Here's the direct version: the median local salary in Myrtle Beach is $37,930, and the salary needed to live comfortably is $90,184. That's a gap of more than $52,000, which means most people working local jobs in hospitality, retail, or food service cannot reach comfortable living on a single income without a partner's earnings, a side hustle, or significant lifestyle compression.

If you're a remote worker earning a salary set by a higher cost-of-living market, Myrtle Beach makes real sense. Your income stays anchored to what a coastal California or New York employer pays, while your costs drop to a Southeastern coastal town. That arbitrage is where this city genuinely delivers.
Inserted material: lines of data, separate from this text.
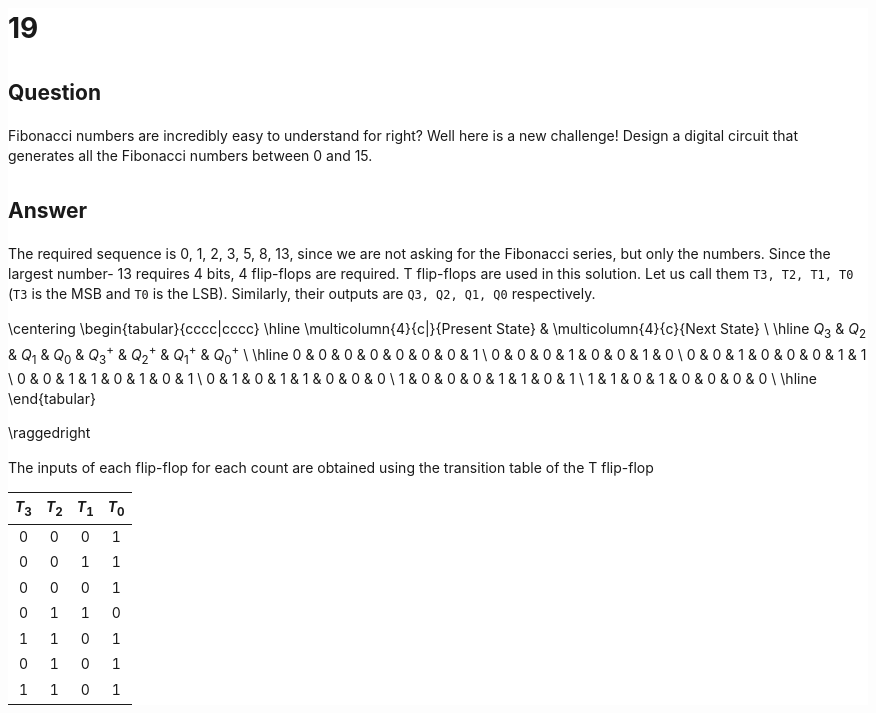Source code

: 
# 19
## Question
Fibonacci numbers are incredibly easy to understand for right? Well here is a
new challenge! Design a digital circuit that generates all the Fibonacci
numbers between 0 and 15.

## Answer
The required sequence is 0, 1, 2, 3, 5, 8, 13, since we are not asking for the
Fibonacci series, but only the numbers. Since the largest number- 13 requires 4
bits, 4 flip-flops are required. T flip-flops are used in this solution. Let us
call them `T3, T2, T1, T0` (`T3` is the MSB and `T0` is the LSB). Similarly,
their outputs are `Q3, Q2, Q1, Q0` respectively.

\centering
\begin{tabular}{cccc|cccc}
	\hline
	\multicolumn{4}{c|}{Present State} & \multicolumn{4}{c}{Next State} \\
	\hline
	$Q_3$ & $Q_2$ & $Q_1$ & $Q_0$ & $Q_3^+$ & $Q_2^+$ & $Q_1^+$ & $Q_0^+$ \\
	\hline
	0     & 0     & 0     & 0     & 0       & 0       & 0       & 1 \\
	0     & 0     & 0     & 1     & 0       & 0       & 1       & 0 \\
	0     & 0     & 1     & 0     & 0       & 0       & 1       & 1 \\
	0     & 0     & 1     & 1     & 0       & 1       & 0       & 1 \\
	0     & 1     & 0     & 1     & 1       & 0       & 0       & 0 \\
	1     & 0     & 0     & 0     & 1       & 1       & 0       & 1 \\
	1     & 1     & 0     & 1     & 0       & 0       & 0       & 0 \\
	\hline
\end{tabular}

\raggedright

The inputs of each flip-flop for each count are obtained using the transition
table of the T flip-flop

| $T_3$ | $T_2$ | $T_1$ | $T_0$ |
|:-----:|:-----:|:-----:|:-----:|
|   0   |   0   |   0   |   1   |
|   0   |   0   |   1   |   1   |
|   0   |   0   |   0   |   1   |
|   0   |   1   |   1   |   0   |
|   1   |   1   |   0   |   1   |
|   0   |   1   |   0   |   1   |
|   1   |   1   |   0   |   1   |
Retirees with fixed income or investment income above $90,184 will find the lifestyle attractive, particularly given South Carolina's favorable tax treatment of retirement income. Families should go in with clear eyes about school quality, which varies considerably by zone, and about the reality that a car-dependent city with seasonal traffic congestion requires two reliable vehicles for a two-adult household. The $936 monthly transportation cost assumes that reality is already baked in.

Frequently asked questions

What salary do you need to live comfortably in Myrtle Beach, SC?

Based on the 50/30/20 budget rule, you need approximately $90,184 per year ($7,515 per month) to live comfortably in Myrtle Beach. This covers all necessities, discretionary spending, and savings.

How much does housing cost in Myrtle Beach?

A 2-bedroom apartment in Myrtle Beach costs approximately $1,465 per month based on HUD Fair Market Rent data. Housing makes up about 19% of the total monthly budget.

Is Myrtle Beach more expensive than the national average?

No — Myrtle Beach runs about 6% below the national average. The national figure is $95,975, compared to $90,184 here.